Speaking of misrepresentation, if you get your news from LifeSite, you might believe that the new Nicaraguan penal code permits abortion in cases of life-threatening pregnancy. Last week, the site reported that in Nicaragua, "All abortion is punishable by law, although this is not understood as prohibiting medical procedures to save a woman's life that could threaten the life of the fetus." Because hey, when you're supporting an indefensible law, sometimes you just have to lie a little bit!

It's possible, of course, that this is just another example of sloppy reporting on LifeSite's part, but given the site's abiding willingness to bend the truth in its coverage of so-called "life" issues, I wouldn't be surprised if the mistake was less than 100% honest. After all, LifeSite is fond of disseminating baseless accusations: in the same article, the site glibly reported that the Nicaraguan Society of Obstetricians and Gynecologists (SONIGOB) only opposed the therapeutic abortion ban because the Society had been "purchased by the abortion lobby" (accusations that were leveled by Dr. Rafael Cabrera, president of the Nicaraguan Association for Life, and refuted by in an open letter from SONIGOB member Dr. Oscar Flores inviting Cabrera to review SONIGOB's accounts and pointing out that Cabrera himself had deliberately disseminated false information about abortion in various public forums).

Most damagingly, LifeSite-and other supporters of Nicaragua's abortion ban-continue to promote the myth that therapeutic abortion is nothing more than a "slogan" used by the "pro-abortion lobby" to trick lawmakers into permitting abortion under any circumstances. Let me be clear: I lived in Nicaragua, and there's nothing "alleged" about the need for therapeutic abortion. Yes, many of the same people who support therapeutic abortion in cases where women's health and/or lives are at risk also support the legalization of abortion under wider circumstances, but they are not the same thing. From October 2006, when the National Assembly first banned therapeutic abortion, to April 2007, when I left Nicaragua, several pregnant women who had been rushed to the hospital with dangerous miscarriages died because the attending physicians were afraid that intervening to save their patients' lives would put them in violation of the new law. When therapeutic abortion was legal in Nicaragua, only a handful of women actively sought them each year. The major difference was that before the ban passed, physicians were free to do everything in their power to intervene in emergency situations. They didn't have to choose between upholding the Hippocratic Oath and abiding by the Nicaraguan Penal Code.

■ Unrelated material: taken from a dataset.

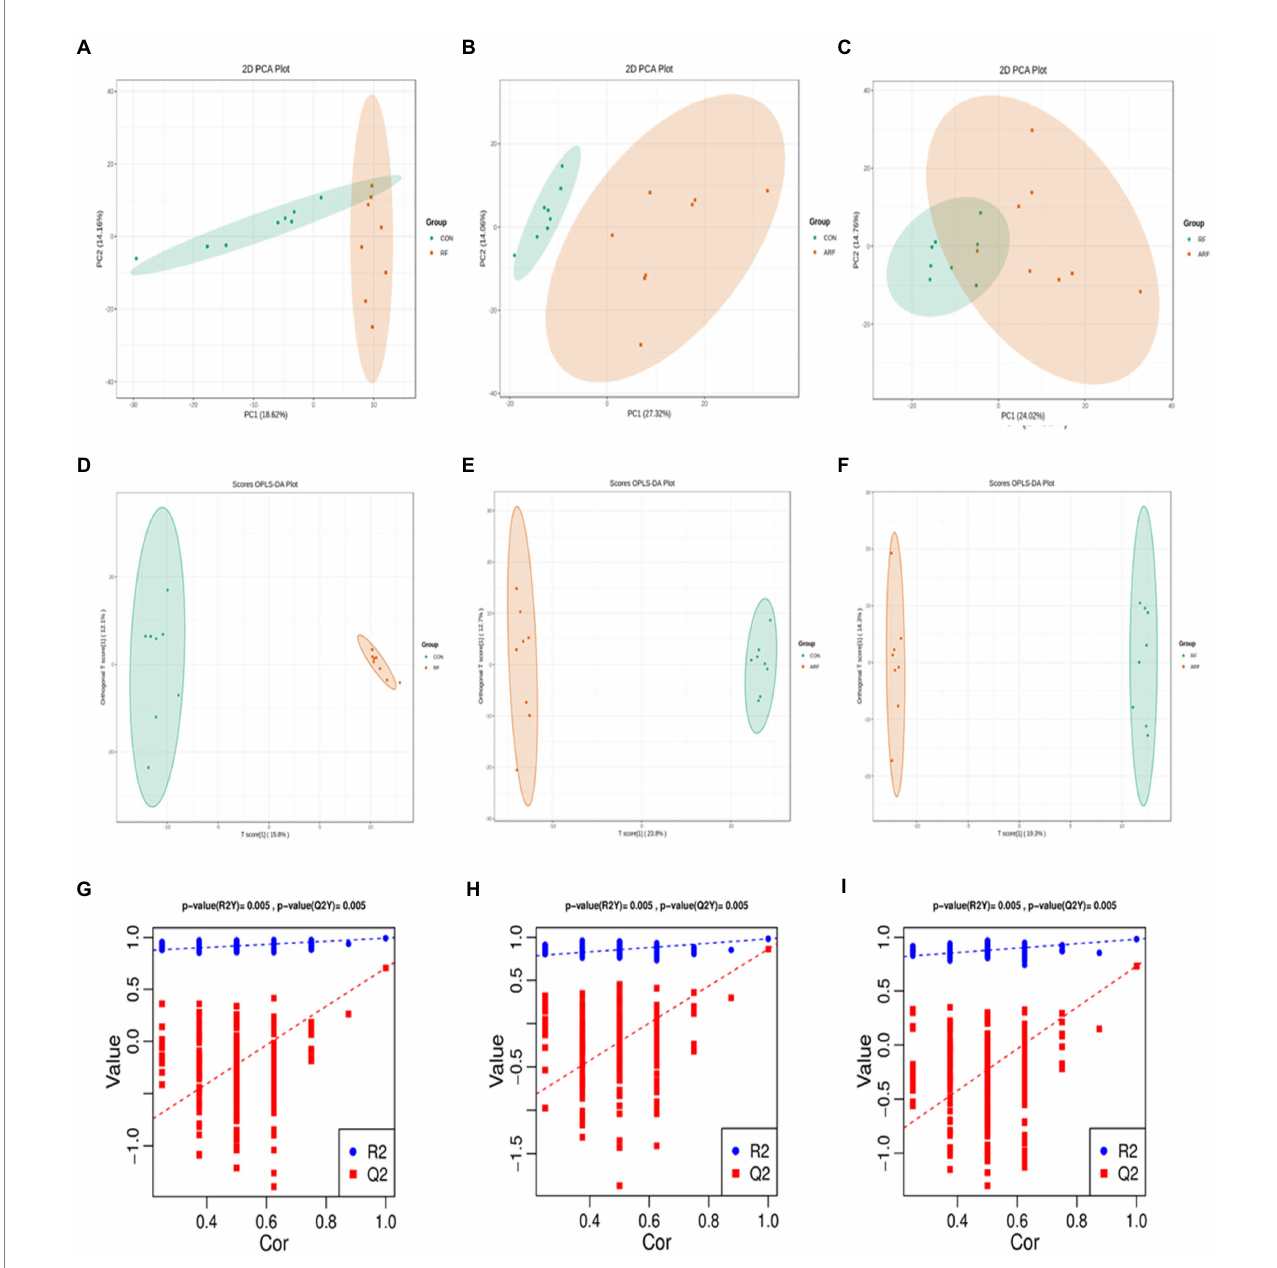
FIGURE 5 Metabolomics of PCA analysis, CON group (green) and RF group (red) (A) , OPLS-DA score chart, CON group (green) and ARF group (red) (B) , OPLS-DA score chart, RF group (green) and ARF group (red) (C) . OPLS-DA score chart, CON group (green) and RF group (red) (D) , OPLS-DA score chart, CON group (green) and ARF group (red) (E) , OPLS-DA score chart, RF group (green) and ARF group (red) (F) . Permutation test of OPLS-DA (G–I)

So therapeutic abortion is not a political gambit, it's a public health necessity. And next week, it will likely be confirmed as a piece of Nicaraguan history. In its place will remain a "pro-life" law that makes it a crime to save a pregnant woman's life, and a public health policy shaped by politically driven misinformation rather than evidence-based medicine. Opponents of abortion may argue that a natural consequence of allowing abortion in cases where women's lives are at risk is that it might open the door to allowing women to terminate their pregnancies under less extreme circumstances. True enough. But it doesn't take a rocket scientist to figure out that a natural consequence of not allowing abortion in cases where women's lives are at risk is that pregnant women die.